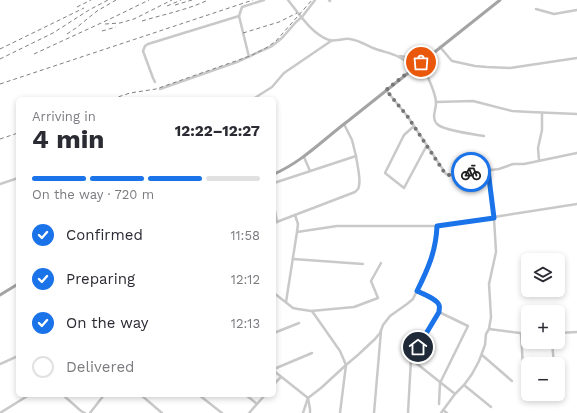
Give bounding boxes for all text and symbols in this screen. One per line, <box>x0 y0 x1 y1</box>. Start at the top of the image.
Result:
pin <box>404 45 438 79</box>
icon: bag <box>410 51 432 73</box>
text: Arriving in <box>32 109 96 124</box>
text: 12:22–12:27 <box>175 122 260 140</box>
text: 4 min <box>32 124 104 154</box>
courier <box>451 152 491 192</box>
icon: bike <box>460 161 482 183</box>
text: On the way · 720 m <box>32 187 154 202</box>
icon: check <box>32 224 54 246</box>
text: Confirmed <box>66 226 143 244</box>
text: 11:58 <box>230 228 260 243</box>
map controls <box>521 253 565 401</box>
button: layers <box>521 253 565 297</box>
icon: check <box>32 268 54 290</box>
text: Preparing <box>66 270 135 288</box>
text: 12:12 <box>231 272 260 287</box>
button: + <box>521 305 565 349</box>
icon: check <box>32 312 54 334</box>
text: On the way <box>66 314 148 332</box>
text: 12:13 <box>231 316 260 331</box>
pin <box>401 330 435 364</box>
icon: home <box>407 336 429 358</box>
button: − <box>521 357 565 401</box>
text: Delivered <box>66 358 134 376</box>

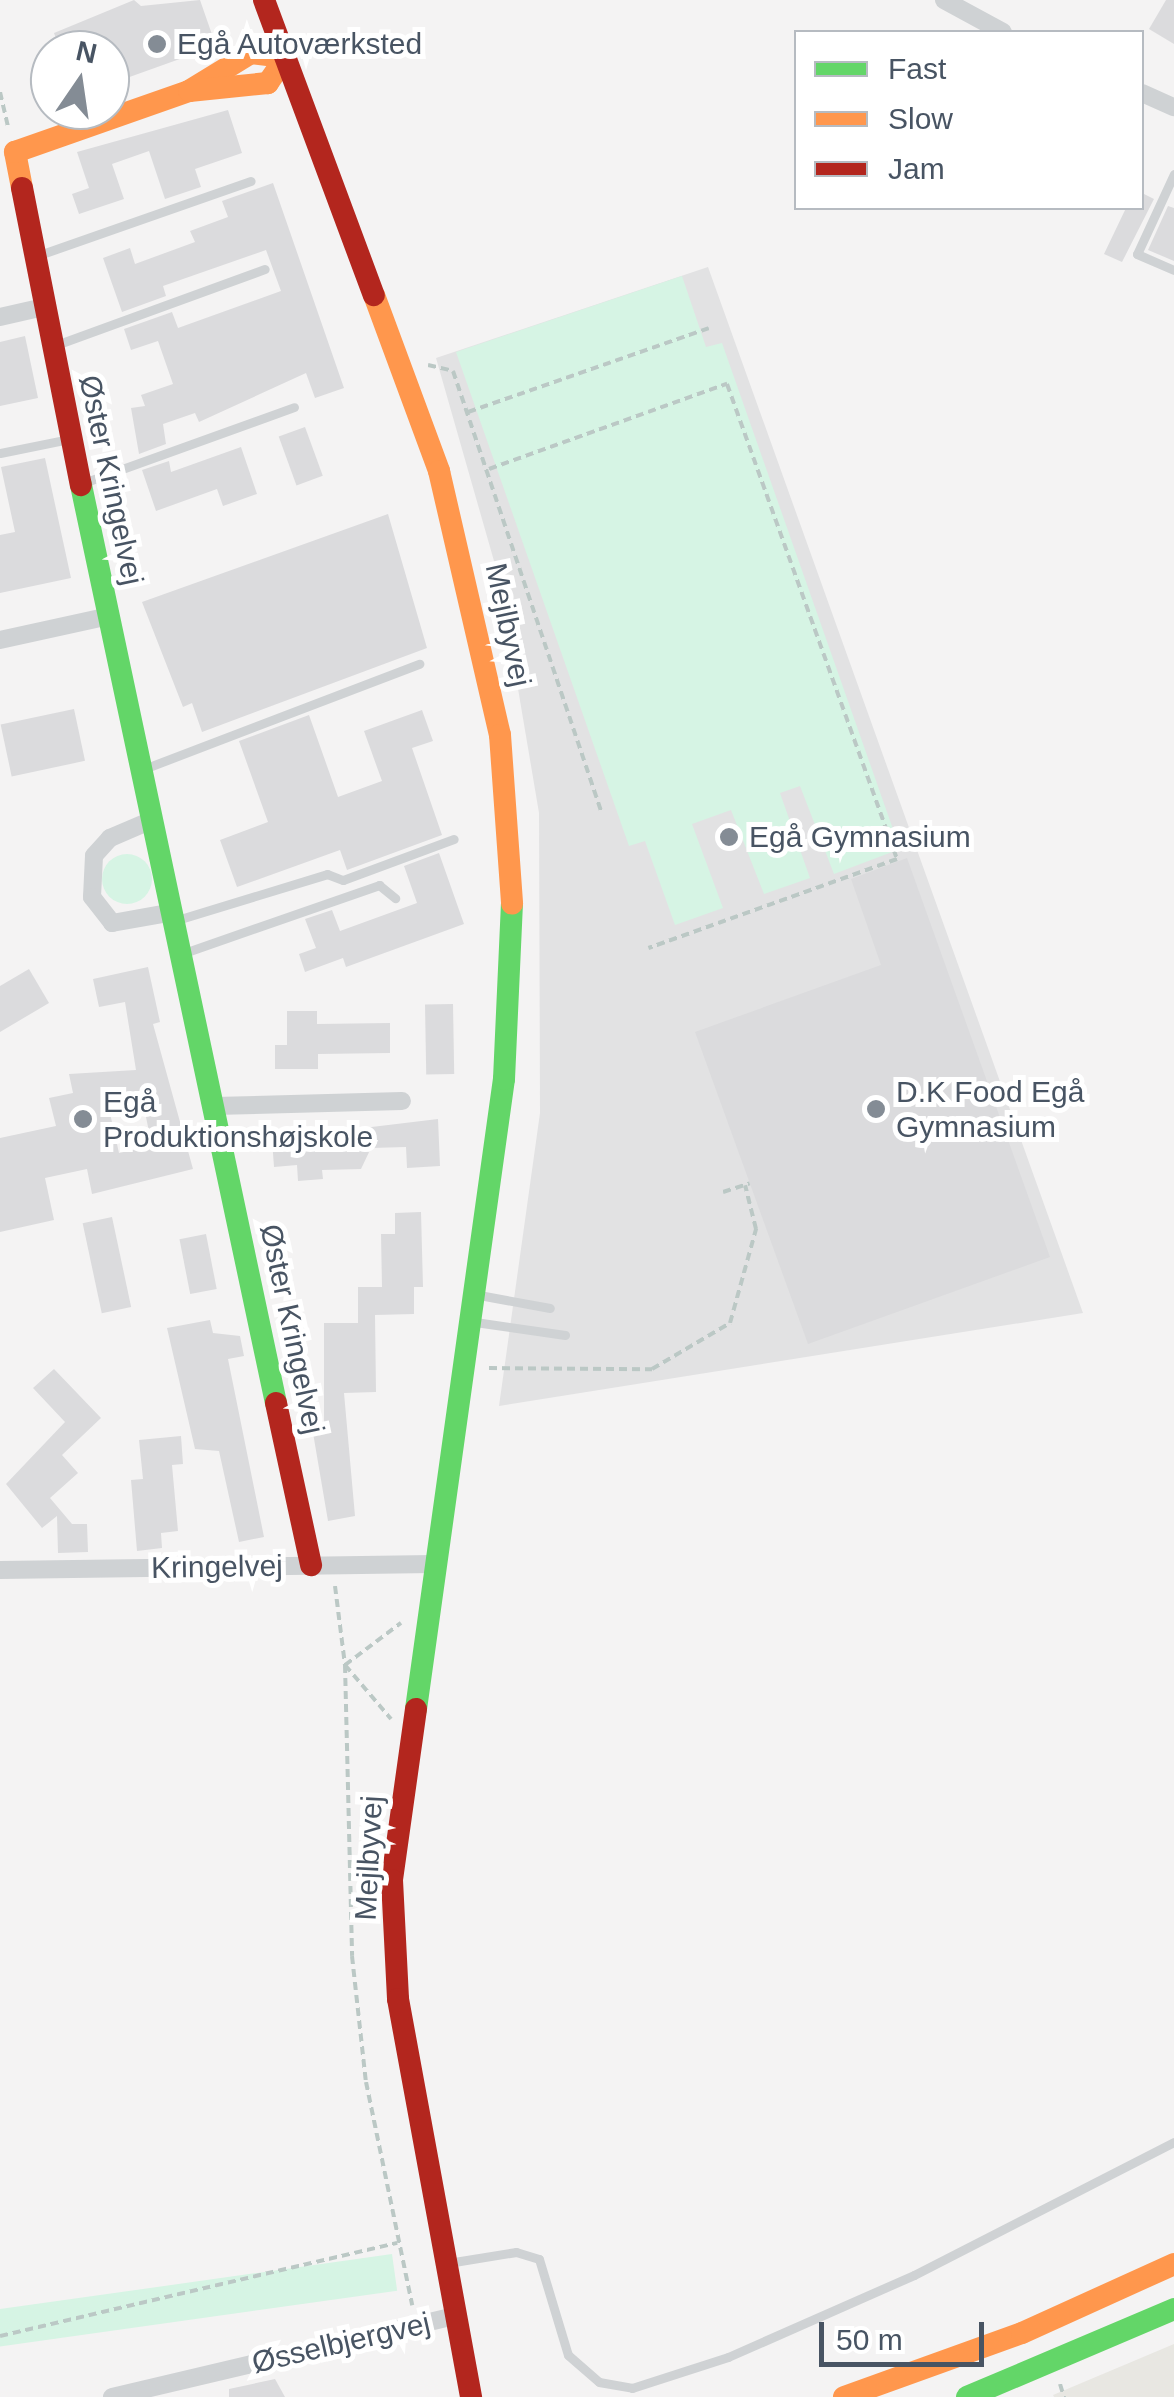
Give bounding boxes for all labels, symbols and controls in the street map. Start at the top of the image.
place label: Egå Autoværksted [177,26,424,62]
north arrow [30,30,130,130]
legend [794,30,1144,210]
marker: Egå Autoværksted [146,33,168,55]
text: N [73,35,100,70]
text: Fast [888,52,946,85]
text: Slow [888,102,953,135]
text: Jam [888,152,945,185]
street label: Øster Kringelvej [71,372,151,588]
street label: Mejlbyvej [477,560,539,690]
place label: Egå Gymnasium [749,819,971,855]
marker: Egå Gymnasium [718,826,740,848]
place label: D.K Food Egå Gymnasium [896,1074,1084,1144]
place label: Egå Produktionshøjskole [103,1084,373,1154]
marker: D.K Food Egå Gymnasium [865,1098,887,1120]
marker: Egå Produktionshøjskole [72,1108,94,1130]
street label: Øster Kringelvej [252,1221,332,1437]
street label: Kringelvej [151,1548,283,1586]
street label: Mejlbyvej [348,1795,390,1921]
scale bar [824,2302,989,2364]
street label: Øsselbjergvej [248,2305,434,2381]
text: 50 m [836,2323,903,2356]

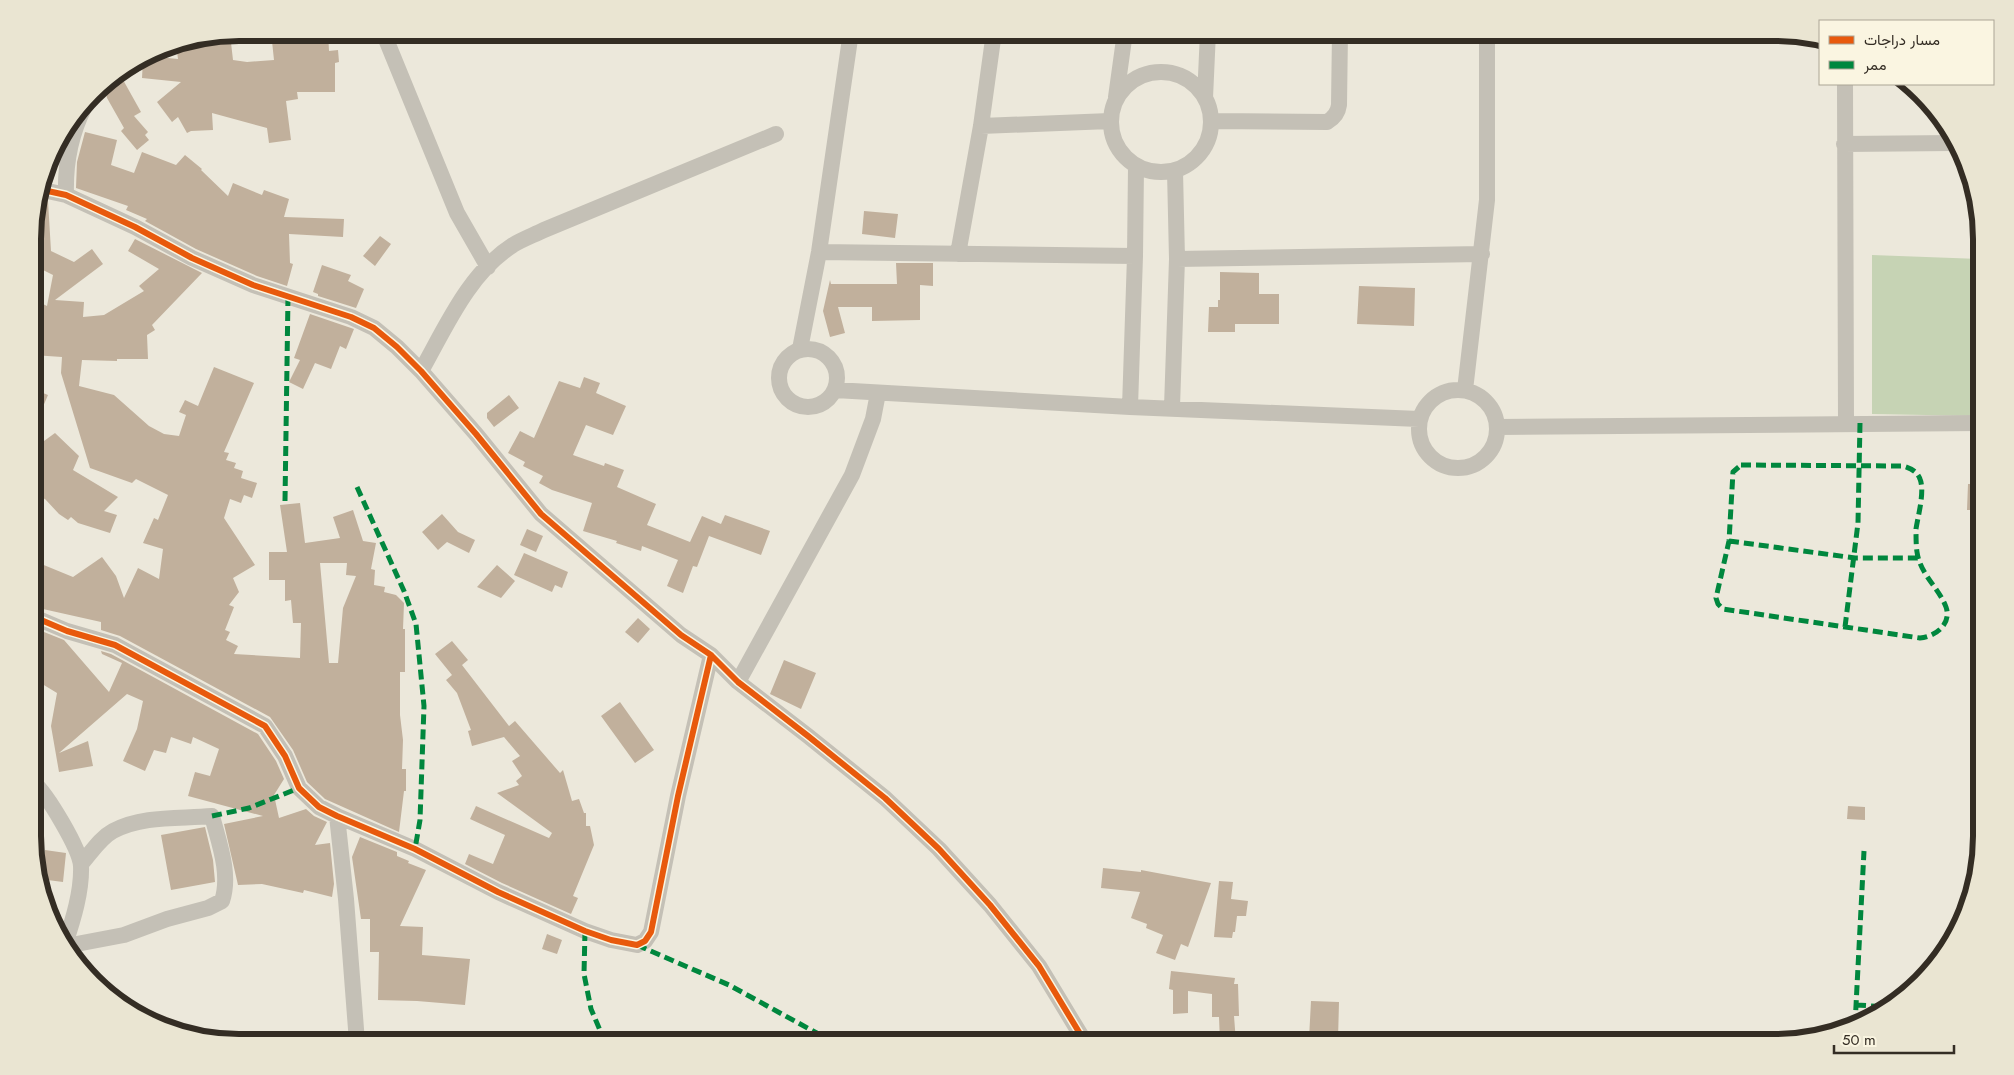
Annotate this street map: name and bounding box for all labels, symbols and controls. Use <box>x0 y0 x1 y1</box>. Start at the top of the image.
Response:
legend <box>1819 20 1994 85</box>
text: مسار دراجات <box>1864 29 1940 51</box>
text: ممر <box>1863 54 1886 76</box>
scale bar <box>1834 1022 1954 1054</box>
text: 50 m <box>1842 1029 1876 1051</box>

Exercise:
In the data above, find each line that uses the string "this". Copy it.

Task response:
Give bounding boxes for all text and symbols in this screen. One per line, <box>x0 y0 x1 y1</box>. Start at the top of the image.
Annotate this street map: name and bounding box for all labels, symbols and controls. Use <box>x0 y0 x1 y1</box>. Start at the top of the image.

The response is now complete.